BASW has welcomed a major report which calls on the Government to examine social work’s often conflicting role as both the key player in helping families to stay together and the enforcer of child protection laws.

Responding to the Demos report, Ties that Bind, BASW said the think-tank was right to pose a question to ministers about whether reform is needed to encourage more parents to seek support, instead of avoid social work services for fear of being judged inadequate.

BASW said the report added weight to a view the Association has been developing about the potential for Social Work General Practitioners, offering the first point of access to social worker expertise outside of specialist child and adult protection services.

While praising the report, the Association criticised Ofsted's Chief Inspector Sir Michael Wilshaw who claimed social workers and teachers should tell families off for bad parenting. Chief Executive Bridget Robb said such language was off-putting and showed a lack of understanding of the complexities of child protection.

The Demos report stated: “Many families’ biggest fear is that they will lose their children after being judged inadequate parents.
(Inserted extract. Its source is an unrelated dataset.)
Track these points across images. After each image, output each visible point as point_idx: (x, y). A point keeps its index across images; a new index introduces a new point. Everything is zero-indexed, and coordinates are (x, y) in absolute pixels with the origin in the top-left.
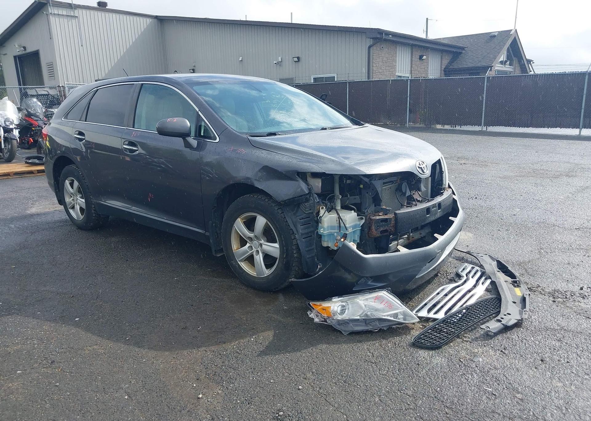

The consequence is that parents can be reluctant to ask for help.

“The UK Government should consult local authorities, the social work profession and vulnerable families to explore whether splitting the enforcement and support functions in social care would be feasible and desirable.”

Ms Robb said: “BASW is very well placed to support an informed debate on the issues raised by Demos from the perspective of front line social work.

“There are very important considerations in this, not least the opportunities to promote early intervention and more ready access to preventative social work services, instead of only becoming involved when families have reached crisis point.

“We are clear that the current trend to use more unqualified staff in assessing risk is not the solution, and that this increases the potential to miss instances of neglect and abuse that better trained social work professionals might detect.

“This is just one reason why we want to explore the potential for a GP-style approach that would ensure that initial interaction between families and social services is centred on highly skilled and experienced professionals.

“Although ultimately the best interests of a child must be paramount, it is important for social workers to be able to build trust with parents as this offers the best chance of successful interventions, which is why the questions posed by Demos are so pertinent.”

Demos described the Ties that Bind report, authored by Duncan O'Leary and Jo Salter, as an exploration of how to build on the increasing emphasis of tailoring services to the individual by doing more to recognise the importance of people’s relationships with others.

It drew on what services look like in practice for 24,000 families in Scotland facing multiple disadvantages, including low incomes, inadequate housing, worklessness and ill-health.